More interestingly, evidence in the case has suggested that a culture of predatory promiscuity has established itself in some parts of the Army. Officers in Ross's regiment, the King's Royal Hussars, kept a "bet book" on which women in the regiment might be seduced. Even the commanding officer entered into the spirit of things, sending, it was said in court, a sexy Christmas calendar by e-mail to some of his officers. "The Army is a hotbed of sex," says Angela McConnell.

All this will doubtless have caused huffing and puffing over breakfast tables as retired cavalry officers lament the decline of gentlemanly standards in the mess. Others might suspect that, although women can progress in the armed forces as never before, a bullying, semi-coercive attitude to sex lives on among the men. Either way, it will be assumed that these revelations will have harmed the Army's image.

I wonder. Over the past 25 years or so, perceptions of the armed forces have changed considerably. During the 1970s, its recruiting drives emphasised fun, sport and the chance to travel - not unlike an ad for one of today's adventure holidays. For the ambitious and career-minded, the Army was rarely a serious option.

Four high-profile wars and a general air of international crisis have changed all that. Military life suddenly has the drama, seriousness and engagement with important events that is missing on Civvie Street. Films and books, notably the SAS stories of Andy McNab, have taken advantage of the military's new glamour, presenting soldiers as contemporary heroes who do a dirty, dangerous job the rest of us have neither the nerve nor the strength to do.

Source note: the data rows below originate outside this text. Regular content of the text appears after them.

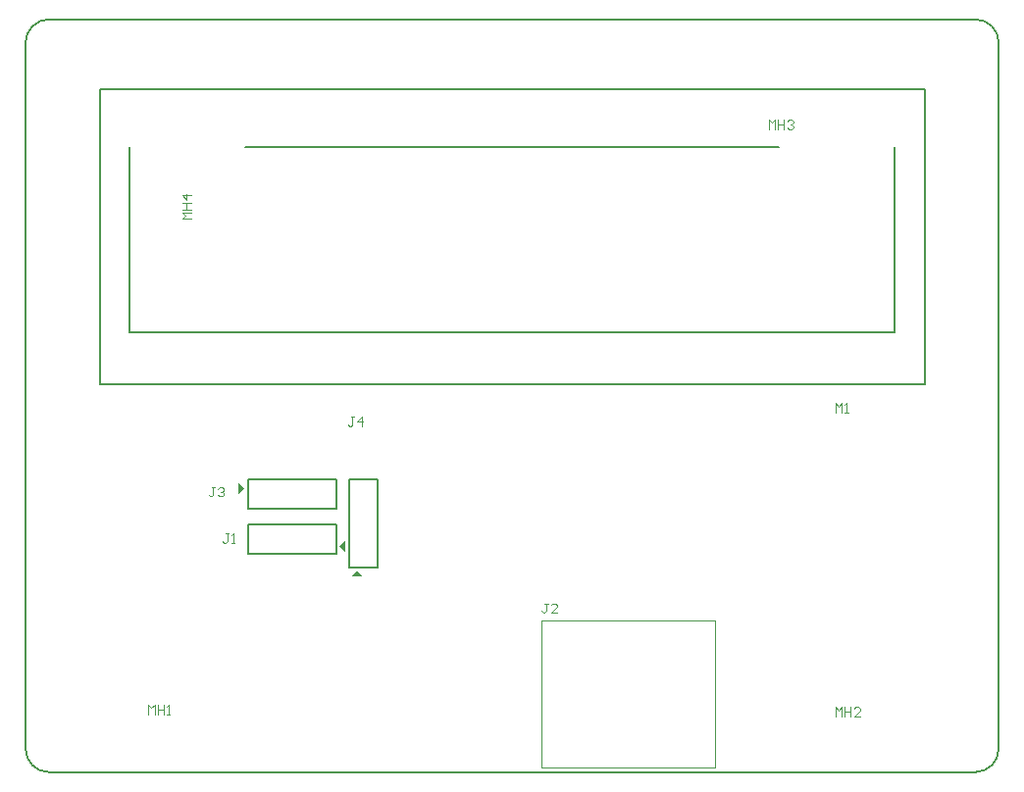
<source format=gto>
G04 Layer_Color=65535*
%FSAX44Y44*%
%MOMM*%
G71*
G01*
G75*
%ADD10C,0.2000*%
%ADD38C,0.1000*%
G36*
X00291000Y00168600D02*
X00281000D01*
X00286000Y00173600D01*
X00291000Y00168600D01*
D02*
G37*
G36*
X00276000Y00190500D02*
X00271000Y00195500D01*
X00276000Y00200500D01*
Y00190500D01*
D02*
G37*
G36*
X00189000Y00245500D02*
X00184000Y00240500D01*
Y00250500D01*
X00189000Y00245500D01*
D02*
G37*
D10*
X00020000Y00000000D02*
X00820000Y00000000D01*
D02*
G03*
X00840000Y00020000I00000000J00020000D01*
G01*
Y00630000D01*
X00840000D02*
G03*
X00820000Y00650000I-00020000J-00000000D01*
G01*
X00020000D01*
D02*
G03*
X00000000Y00630000I00000000J-00020000D01*
G01*
Y00020000D01*
D02*
G03*
X00020000Y00000000I00020000J00000000D01*
G01*
X00192000Y00188500D02*
X00268000D01*
Y00213500D01*
X00192000D01*
Y00188500D01*
Y00227500D02*
X00268000D01*
Y00252500D01*
X00192000D01*
Y00227500D01*
X00279000Y00176600D02*
X00304000D01*
Y00252600D01*
X00279000D01*
Y00176600D01*
X00090000Y00380000D02*
X00750000D01*
Y00540000D01*
X00776000Y00590000D02*
X00064000D01*
Y00335000D01*
X00776000D01*
Y00590000D01*
X00650000Y00540000D02*
X00190000D01*
X00090000D02*
Y00380000D01*
D38*
X00124661Y00050000D02*
X00123328D01*
Y00057997D01*
X00121995Y00056665D01*
X00119329Y00057997D02*
Y00050000D01*
X00121995D02*
X00124661D01*
X00119329Y00057997D02*
Y00053999D01*
X00113997D01*
Y00050000D01*
Y00057997D01*
X00111332D02*
Y00050000D01*
X00106000D02*
Y00057997D01*
X00108666Y00055332D01*
X00111332Y00057997D01*
X00177997Y00198000D02*
X00180663D01*
X00179330D01*
Y00205998D01*
X00177997Y00204665D01*
X00175332Y00205998D02*
X00172666D01*
X00173999D01*
Y00199333D01*
X00172666Y00198000D01*
X00171333D01*
X00170000Y00199333D01*
X00169996Y00238000D02*
X00167330D01*
X00165998Y00239333D01*
X00161999D02*
X00160666Y00238000D01*
X00159333D01*
X00158000Y00239333D01*
X00161999D02*
Y00245998D01*
X00160666D01*
X00163332D01*
X00165998Y00244665D02*
X00167330Y00245998D01*
X00169996D01*
X00171329Y00244665D01*
Y00243332D01*
X00169996Y00241999D01*
X00168663D01*
X00169996D01*
X00171329Y00240666D01*
Y00239333D01*
X00169996Y00238000D01*
X00279630Y00298746D02*
X00278297Y00300079D01*
X00279630Y00298746D02*
X00280963D01*
X00282296Y00300079D01*
Y00306743D01*
X00280963D01*
X00283629D01*
X00286295Y00302744D02*
X00291626D01*
X00290293Y00306743D02*
X00286295Y00302744D01*
X00290293Y00306743D02*
Y00298746D01*
X00448230Y00145617D02*
X00449563D01*
Y00138953D01*
X00448230Y00137620D01*
X00446897D01*
X00445564Y00138953D01*
X00445000Y00131000D02*
X00595000D01*
Y00004000D01*
X00445000D01*
Y00131000D01*
X00453561Y00137620D02*
X00458893Y00142952D01*
Y00144284D01*
X00457560Y00145617D01*
X00454894D01*
X00453561Y00144284D01*
X00450896Y00145617D02*
X00448230D01*
X00453561Y00137620D02*
X00458893D01*
X00701666Y00053332D02*
X00704332Y00055997D01*
Y00048000D01*
X00706997D02*
Y00051999D01*
X00712329D01*
Y00055997D01*
Y00048000D01*
X00714995D02*
X00720327Y00053332D01*
Y00054665D01*
X00718994Y00055997D01*
X00716328D01*
X00714995Y00054665D01*
Y00048000D02*
X00720327D01*
X00706997Y00055997D02*
Y00048000D01*
X00699000D02*
Y00055997D01*
X00701666Y00053332D01*
X00708580Y00310500D02*
Y00318497D01*
X00707247Y00317164D01*
X00704582Y00318497D02*
Y00310500D01*
X00707247D02*
X00709913D01*
X00708580D01*
X00699250D02*
Y00318497D01*
X00701916Y00315832D01*
X00704582Y00318497D01*
X00661494Y00555250D02*
X00658828D01*
X00657495Y00556583D01*
Y00561914D02*
X00658828Y00563247D01*
X00661494D01*
X00662827Y00561914D01*
Y00560582D01*
X00661494Y00559249D01*
X00660161D01*
X00661494D01*
X00662827Y00557916D01*
Y00556583D01*
X00661494Y00555250D01*
X00654829Y00563247D02*
Y00555250D01*
Y00559249D02*
Y00563247D01*
X00649498D02*
Y00555250D01*
Y00559249D01*
X00654829D01*
X00644166Y00560582D02*
X00646832Y00563247D01*
Y00555250D01*
X00641500D02*
Y00563247D01*
X00644166Y00560582D01*
X00143000Y00497994D02*
X00135003D01*
X00139001Y00493995D01*
Y00499327D01*
Y00491329D02*
X00135003D01*
X00143000D01*
X00139001D02*
Y00485997D01*
X00143000D01*
X00135003D01*
Y00483332D02*
X00143000D01*
Y00478000D02*
X00135003D01*
X00137668Y00480666D01*
X00135003Y00483332D01*
M02*

</source>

On reality TV shows, old-fashioned army training, with sergeant-majors screaming into the faces of recruits, has established itself as a truer test of character than anything dreamt up by management psychologist. In one of the better of these programmes, The Carrot and the Stick, one team of young men, nurtured and motivated in a caring, huggy way, competed against another, which was bullied and brutalised in military fashion; it was no surprise that the military bunch, now hard-eyed skinheads, won the day.

These sharply glamorised versions of army life offer a seductive alternative to modern proprieties. There, violence in pursuit of an objective is not only acceptable but right. Action is superior to thought. Uncertainty, analysis and feeling are signs of weakness. Rank and hierarchy are essential.

So, far from running counter to the Army's new image, the idea that sex too can be direct and simple, a matter of achieving a goal without rendering oneself vulnerable, is entirely consistent with it. Like SAS training, it may be rough, tough and old-fashioned, but it seems to work. In an odd sense, the well-publicised misbehaviour of the major and the warrant officer in the medals room during a Christmas party might have added to the allure and glamour of life in the modern military.

To those of us raised in barracks in Catterick, Sandhurst, Tidworth and Lisburn, the idea that they are now hotbeds of misbehaviour, that, as Angela McConnell put it, "if they discharged everybody... who had an affair, there wouldn't be an Army" remains rather startling. On the other hand, there was perhaps always something suspect about officers' obsession with dressing up, with all that marching about in full dress - garish uniforms jangling with metal, extraordinarily tight trousers, shiny boots with spurs. Sex and soldiery, one suspects, have been messmates for rather longer than one might think.